Peter Müller (Name v. d. Red. geändert) gehört nicht zu den rund 240 Menschen, also 13 Prozent, die laut Auskunft der Stadt Karlsruhe 2005 im Anschluss an ihren 1-Euro- Job einen sozialversicherungspflichtigen Arbeitsplatz gefunden haben. Aber Peter Müller möchte bleiben wo er ist. Geld ist nicht so wichtig - nur Arbeit: „Ich mach alles, egal, Hauptsache ich bin beschäftigt“, so hatte sich Peter Müller bei einer Vermittlungsstelle um einen 1-Euro-Job beworben. Er hat ihn bekommen, das halbe Jahr in einem Karlsruher Kulturzentrum ist um, eine Verlängerung bewilligt, das Ende und „erneute Arbeitslosigkeit“ in Sicht. Zukunft´ Daran will er nicht denken. Diskussionen um den zweiten Arbeitsmarkt, einen Umbau der Gesellschaft oder ein „bedingungsloses Grundeinkommen“, wofür dm-Gründer Götz Werner eintritt, das ist ihm zu weit weg. Peter Müllers Datum steht. Wie schon einmal - bei Thomy. Da war nach 19,5 Jahren Schluss.

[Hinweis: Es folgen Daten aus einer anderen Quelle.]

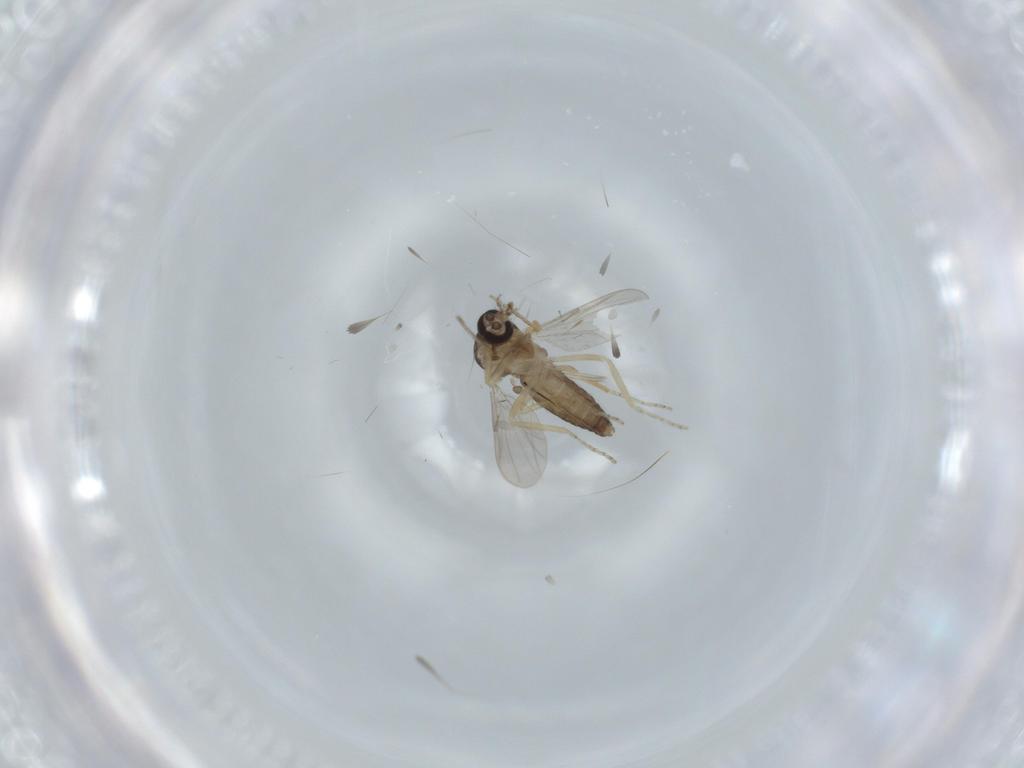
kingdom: Animalia
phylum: Arthropoda
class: Insecta
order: Diptera
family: Ceratopogonidae
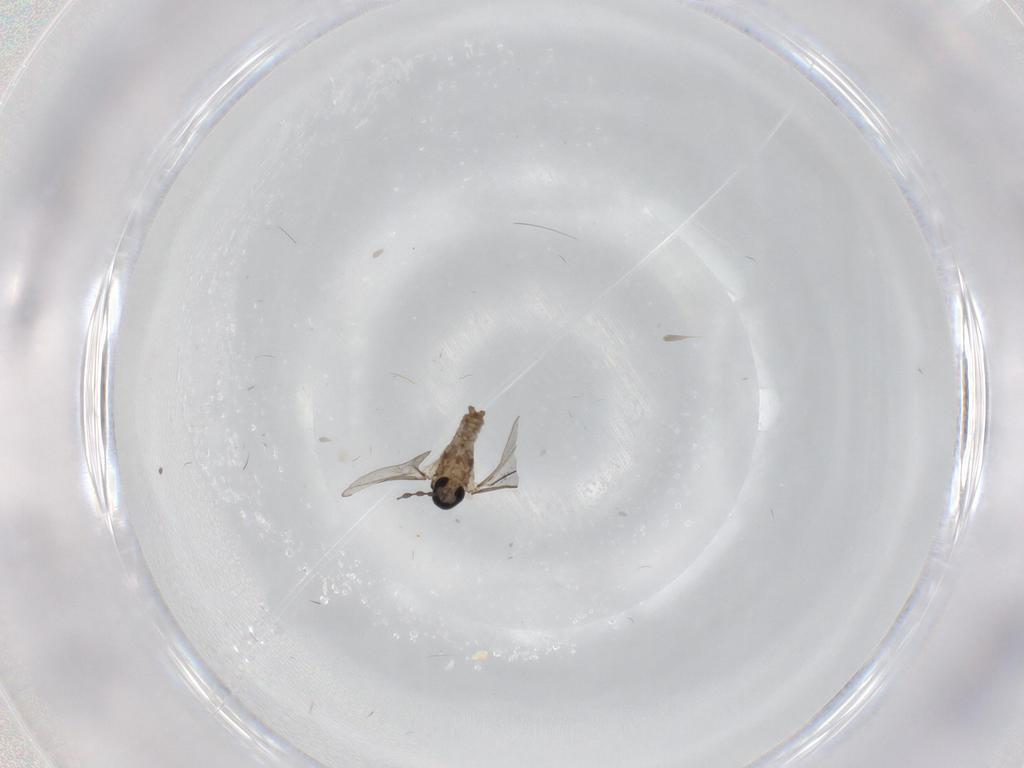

Klappe auf: Wie geht’s weiter, Herr Müller´

Peter Müller: Früher habe ich geplant. Jetzt schaue ich genau bis zum nächsten Tag. Ich bin fast wahnsinnig geworden, als ich arbeitslos war. Ich konnte nachts nicht schlafen, bin rumgetappt. Ich hab’nen Koller gekriegt und ich bin traurig geworden.

Klappe auf: Dann haben Sie sich über 1-Euro-Jobs gefreut´

Peter Müller: Zuerst habe ich gedacht, so blöd kann man doch nicht sein – und mich beim Arbeitsamt erkundigt.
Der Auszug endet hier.